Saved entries
*** Block opens ***
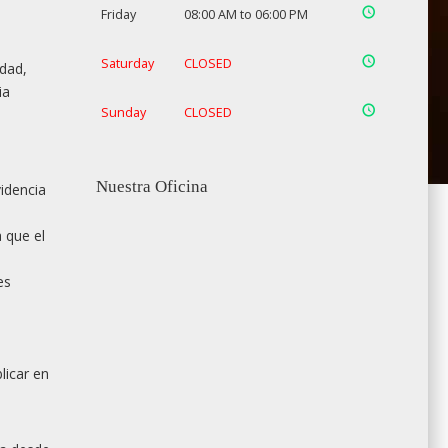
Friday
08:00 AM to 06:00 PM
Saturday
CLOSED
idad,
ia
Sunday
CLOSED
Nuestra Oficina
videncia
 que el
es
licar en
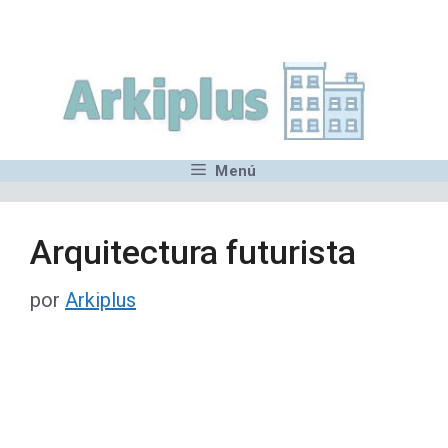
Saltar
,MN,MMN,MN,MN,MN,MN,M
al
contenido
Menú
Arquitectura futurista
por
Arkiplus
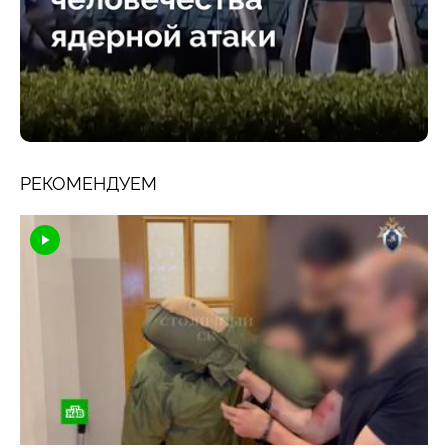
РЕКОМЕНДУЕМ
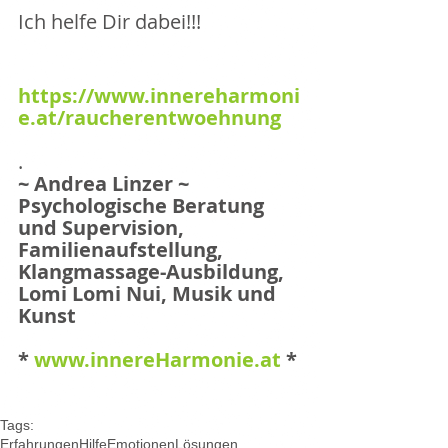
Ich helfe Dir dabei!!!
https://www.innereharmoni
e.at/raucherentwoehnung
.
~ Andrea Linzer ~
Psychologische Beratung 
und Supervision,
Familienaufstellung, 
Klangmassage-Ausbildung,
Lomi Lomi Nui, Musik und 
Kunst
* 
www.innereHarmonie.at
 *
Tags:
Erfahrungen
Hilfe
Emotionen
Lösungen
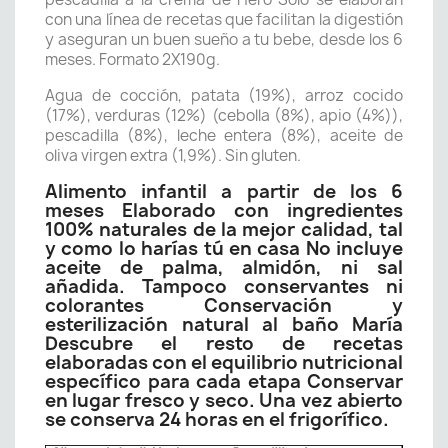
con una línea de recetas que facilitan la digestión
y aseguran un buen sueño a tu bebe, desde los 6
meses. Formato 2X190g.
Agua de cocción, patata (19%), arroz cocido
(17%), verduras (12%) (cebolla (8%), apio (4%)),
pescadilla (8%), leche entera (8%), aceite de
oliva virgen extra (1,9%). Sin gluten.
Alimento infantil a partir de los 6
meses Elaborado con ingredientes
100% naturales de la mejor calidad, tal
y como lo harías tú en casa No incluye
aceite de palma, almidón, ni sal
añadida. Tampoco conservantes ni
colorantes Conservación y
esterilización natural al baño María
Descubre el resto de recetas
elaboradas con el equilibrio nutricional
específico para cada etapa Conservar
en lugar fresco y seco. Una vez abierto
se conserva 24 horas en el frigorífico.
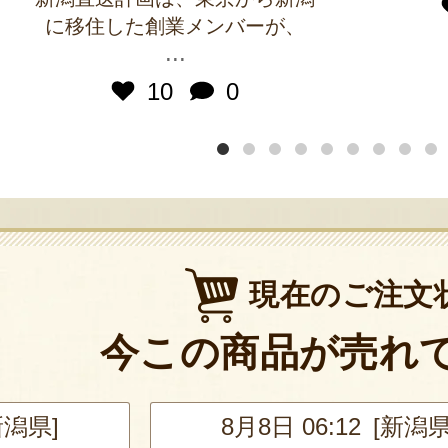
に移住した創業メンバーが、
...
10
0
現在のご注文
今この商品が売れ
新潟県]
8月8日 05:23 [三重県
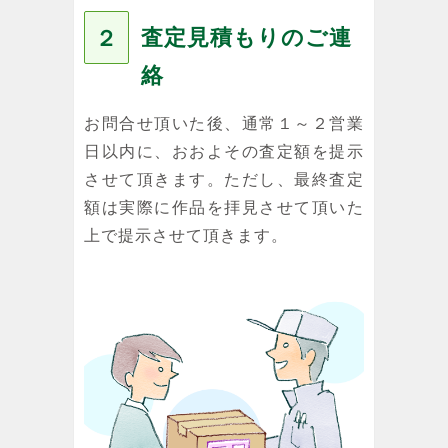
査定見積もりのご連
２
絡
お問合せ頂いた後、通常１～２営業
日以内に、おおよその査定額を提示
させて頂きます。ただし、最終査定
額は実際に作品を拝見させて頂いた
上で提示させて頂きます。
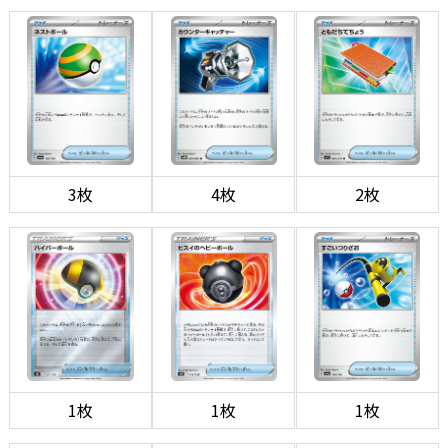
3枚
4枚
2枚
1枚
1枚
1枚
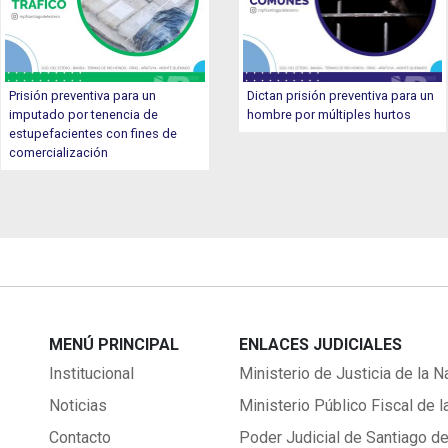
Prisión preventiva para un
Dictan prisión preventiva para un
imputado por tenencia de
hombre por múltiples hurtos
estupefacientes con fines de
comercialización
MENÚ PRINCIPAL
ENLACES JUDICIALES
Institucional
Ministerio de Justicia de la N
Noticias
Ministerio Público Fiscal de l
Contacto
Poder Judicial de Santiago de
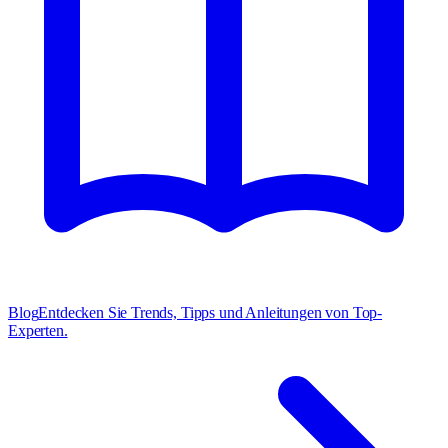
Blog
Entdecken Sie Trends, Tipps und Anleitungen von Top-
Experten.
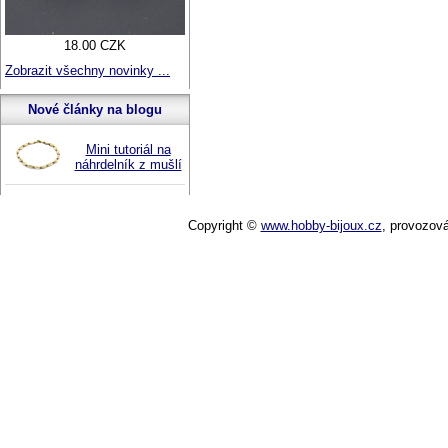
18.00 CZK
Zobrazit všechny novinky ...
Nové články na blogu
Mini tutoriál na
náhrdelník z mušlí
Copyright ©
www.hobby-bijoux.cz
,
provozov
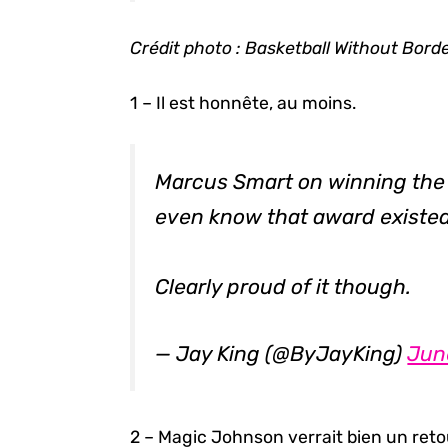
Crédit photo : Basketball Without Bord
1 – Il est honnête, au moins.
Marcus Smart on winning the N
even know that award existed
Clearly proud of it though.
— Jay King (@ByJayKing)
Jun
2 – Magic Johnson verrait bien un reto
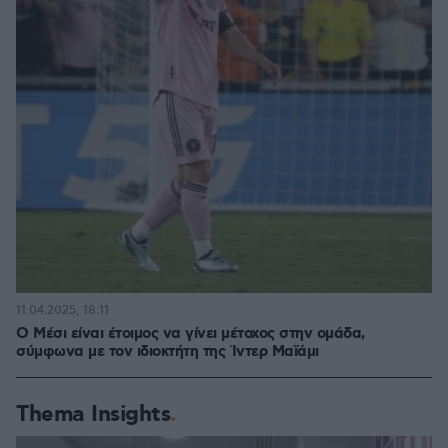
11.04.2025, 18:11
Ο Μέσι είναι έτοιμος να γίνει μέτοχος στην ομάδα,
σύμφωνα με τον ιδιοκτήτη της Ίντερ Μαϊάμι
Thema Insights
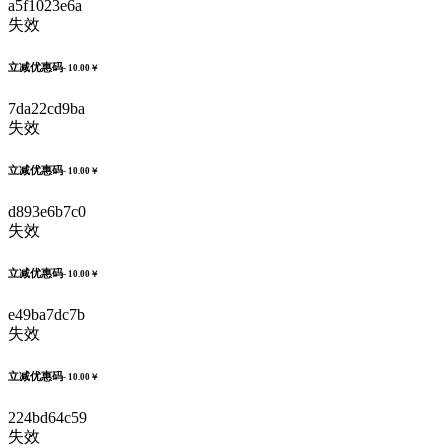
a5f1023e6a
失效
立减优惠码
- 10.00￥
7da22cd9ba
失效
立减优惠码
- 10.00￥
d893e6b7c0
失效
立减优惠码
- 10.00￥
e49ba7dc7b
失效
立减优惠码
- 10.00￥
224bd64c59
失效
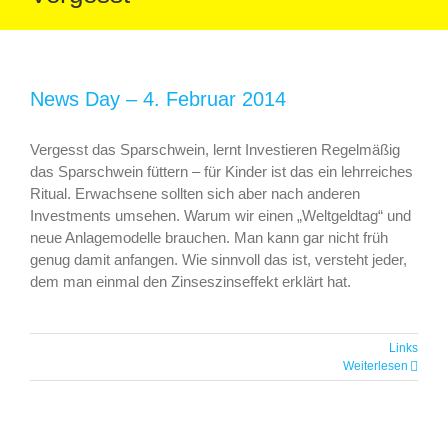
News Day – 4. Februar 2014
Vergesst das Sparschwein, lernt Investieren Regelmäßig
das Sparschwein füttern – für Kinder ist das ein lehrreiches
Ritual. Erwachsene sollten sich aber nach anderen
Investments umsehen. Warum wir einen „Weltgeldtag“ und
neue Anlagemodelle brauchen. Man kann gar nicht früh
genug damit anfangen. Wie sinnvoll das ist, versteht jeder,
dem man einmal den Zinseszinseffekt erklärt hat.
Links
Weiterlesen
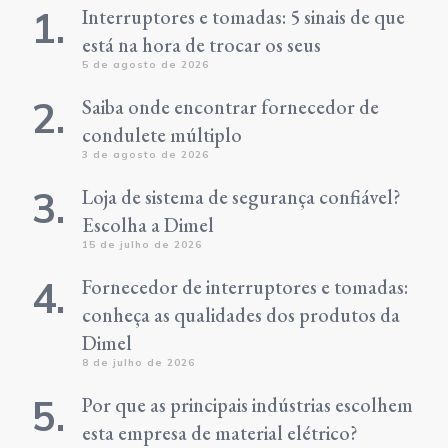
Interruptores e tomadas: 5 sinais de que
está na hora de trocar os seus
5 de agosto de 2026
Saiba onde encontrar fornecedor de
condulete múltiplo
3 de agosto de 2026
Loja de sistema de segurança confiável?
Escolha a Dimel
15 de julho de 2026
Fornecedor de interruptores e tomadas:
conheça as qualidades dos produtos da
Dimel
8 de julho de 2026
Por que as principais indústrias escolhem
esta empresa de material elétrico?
*** Block closes ***
**WHAT IS BEING ASKED**
Write out the material from its opening line through the line that contains "Thema Insights", keeping both ends and omitting the pictures.

**RESPONSE TO THE EXERCISE**
Friday
08:00 AM to 06:00 PM
Saturday
CLOSED
idad,
ia
Sunday
CLOSED
Nuestra Oficina
videncia
 que el
es
licar en
Saltar
,MN,MMN,MN,MN,MN,MN,M
al
contenido
Menú
Arquitectura futurista
por
Arkiplus
РЕКОМЕНДУЕМ
Ich helfe Dir dabei!!!
https://www.innereharmoni
e.at/raucherentwoehnung
.
~ Andrea Linzer ~
Psychologische Beratung 
und Supervision,
Familienaufstellung, 
Klangmassage-Ausbildung,
Lomi Lomi Nui, Musik und 
Kunst
* 
www.innereHarmonie.at
 *
Tags:
Erfahrungen
Hilfe
Emotionen
Lösungen
con una línea de recetas que facilitan la digestión
y aseguran un buen sueño a tu bebe, desde los 6
meses. Formato 2X190g.
Agua de cocción, patata (19%), arroz cocido
(17%), verduras (12%) (cebolla (8%), apio (4%)),
pescadilla (8%), leche entera (8%), aceite de
oliva virgen extra (1,9%). Sin gluten.
Alimento infantil a partir de los 6
meses Elaborado con ingredientes
100% naturales de la mejor calidad, tal
y como lo harías tú en casa No incluye
aceite de palma, almidón, ni sal
añadida. Tampoco conservantes ni
colorantes Conservación y
esterilización natural al baño María
Descubre el resto de recetas
elaboradas con el equilibrio nutricional
específico para cada etapa Conservar
en lugar fresco y seco. Una vez abierto
se conserva 24 horas en el frigorífico.
に移住した創業メンバーが、
...
10
0
現在のご注文
今この商品が売れ
新潟県]
8月8日 05:23 [三重県
査定見積もりのご連
２
絡
お問合せ頂いた後、通常１～２営業
日以内に、おおよその査定額を提示
させて頂きます。ただし、最終査定
額は実際に作品を拝見させて頂いた
上で提示させて頂きます。
3枚
4枚
2枚
1枚
1枚
1枚
Prisión preventiva para un
Dictan prisión preventiva para un
imputado por tenencia de
hombre por múltiples hurtos
estupefacientes con fines de
comercialización
MENÚ PRINCIPAL
ENLACES JUDICIALES
Institucional
Ministerio de Justicia de la N
Noticias
Ministerio Público Fiscal de l
Contacto
Poder Judicial de Santiago de
Blog
Entdecken Sie Trends, Tipps und Anleitungen von Top-
Experten.
18.00 CZK
Zobrazit všechny novinky ...
Nové články na blogu
Mini tutoriál na
náhrdelník z mušlí
Copyright ©
www.hobby-bijoux.cz
,
provozov
Crédit photo : Basketball Without Bord
1 – Il est honnête, au moins.
Marcus Smart on winning the N
even know that award existed
Clearly proud of it though.
— Jay King (@ByJayKing)
Jun
2 – Magic Johnson verrait bien un reto
11.04.2025, 18:11
Ο Μέσι είναι έτοιμος να γίνει μέτοχος στην ομάδα,
σύμφωνα με τον ιδιοκτήτη της Ίντερ Μαϊάμι
Thema Insights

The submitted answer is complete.